Article by Emidio Sciamanna
Translation by Vittorio Cavalli
The Kyiv of 1968, depicted by Stanislav Gurenko and Andrii Alf’erov in Dissident, is not a vibrant urban symphony like the avant-garde Berlin of Walter Ruttmann, but a grey, oppressive sprawl of streets and buildings constantly hit by a violent and unrelenting rain, a ghost of the Soviet Union that looms, heavy and suffocating, over the shoulders of the Ukrainian population. In the dissonant flow of a city in motion, the dreams, anxieties, and illusions of individuals abandoned to their fate intertwine, tormented by solitude and in perpetual conflict between a peaceful struggle for independence and a burning desire for rebellion.
This painful tension is mirrored in the film’s protagonist, Oleg, a former Ukrainian soldier who has just returned home after years of imprisonment. The challenges of rebuilding his life, caught between a wife who wants a quiet life and a writer friend with mysterious ambitions, clash with the ambiguity of a peace that is only superficial, shaken by student uprisings and bloody repressions.
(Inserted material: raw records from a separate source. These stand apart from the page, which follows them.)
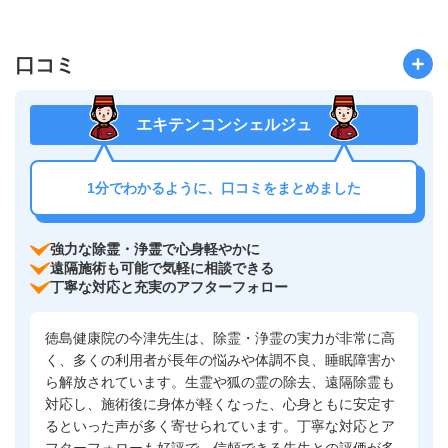
口コミ
エキテンコンシェルジュ
1分でわかるように、口コミをまとめました
強力な除霊・浄霊で心身軽やかに
遠隔施術も可能で気軽に相談できる
丁寧な対応と充実のアフターフォロー
徳島健康院の今津先生は、除霊・浄霊の実力が非常に高
く、多くの利用者が長年の悩みや体調不良、睡眠障害か
ら解放されています。生霊や狐の霊の除去、遠隔除霊も
対応し、施術後に身体が軽くなった、心身ともに安定す
るといった声が多く寄せられています。丁寧な対応とア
Marked by a fragmented and unstable narrative, much like the political situation of the country itself, Oleg’s gaze, disoriented, is cast toward an uncertain future. His idealistic desire to sacrifice himself for the homeland is a fire that burns within him, ready to flare up, feeding daily on the disillusionments he is forced to face. A melancholic spark that tries to revive a freedom now suffocated, a faint hope still tragically relevant today.